**THE RECORDS:**
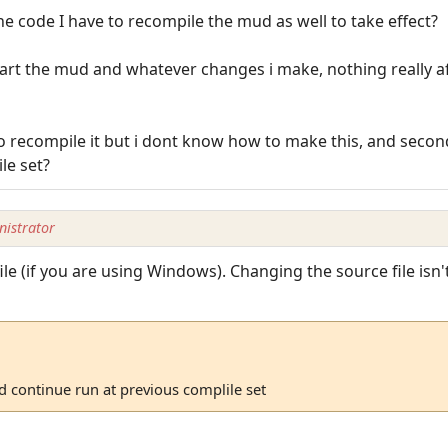
he code I have to recompile the mud as well to take effect?
start the mud and whatever changes i make, nothing really af
to recompile it but i dont know how to make this, and secondl
le set?
istrator
ile (if you are using Windows). Changing the source file isn
ud continue run at previous complile set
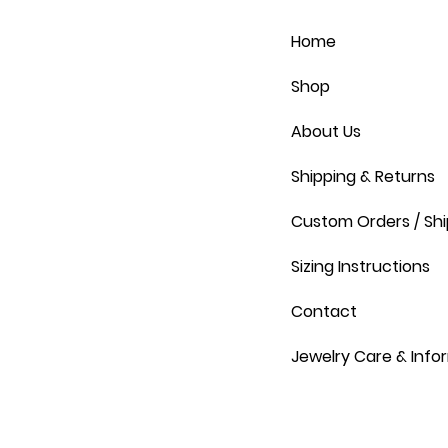
Home
Shop
About Us
Shipping & Returns
Custom Orders / Shi
Sizing Instructions
Contact
Jewelry Care & Info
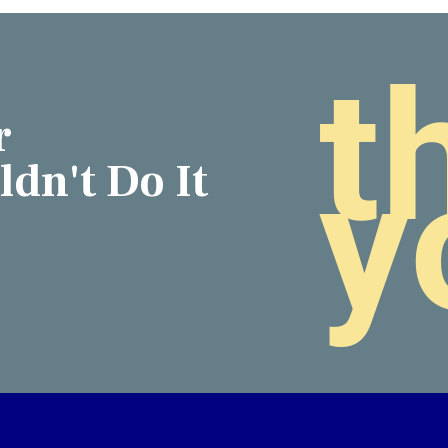
t
r
y
dn't Do It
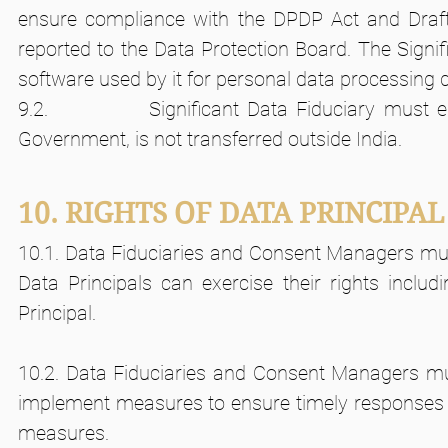
ensure compliance with the DPDP Act and Draft
reported to the Data Protection Board. The Signif
software used by it for personal data processing do
9.2.            Significant Data Fiduciary must 
Government, is not transferred outside India.
10. RIGHTS OF DATA PRINCIPAL
10.1. Data Fiduciaries and Consent Managers must
Data Principals can exercise their rights includi
Principal.
10.2. Data Fiduciaries and Consent Managers mus
implement measures to ensure timely responses by
measures.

**WORK TO COMPLETE:** Check every line of the data above for the string "Fiduciaries", and copy those that have it.

**SOLUTION TO THIS TASK:**
10.1. Data Fiduciaries and Consent Managers must
10.2. Data Fiduciaries and Consent Managers mus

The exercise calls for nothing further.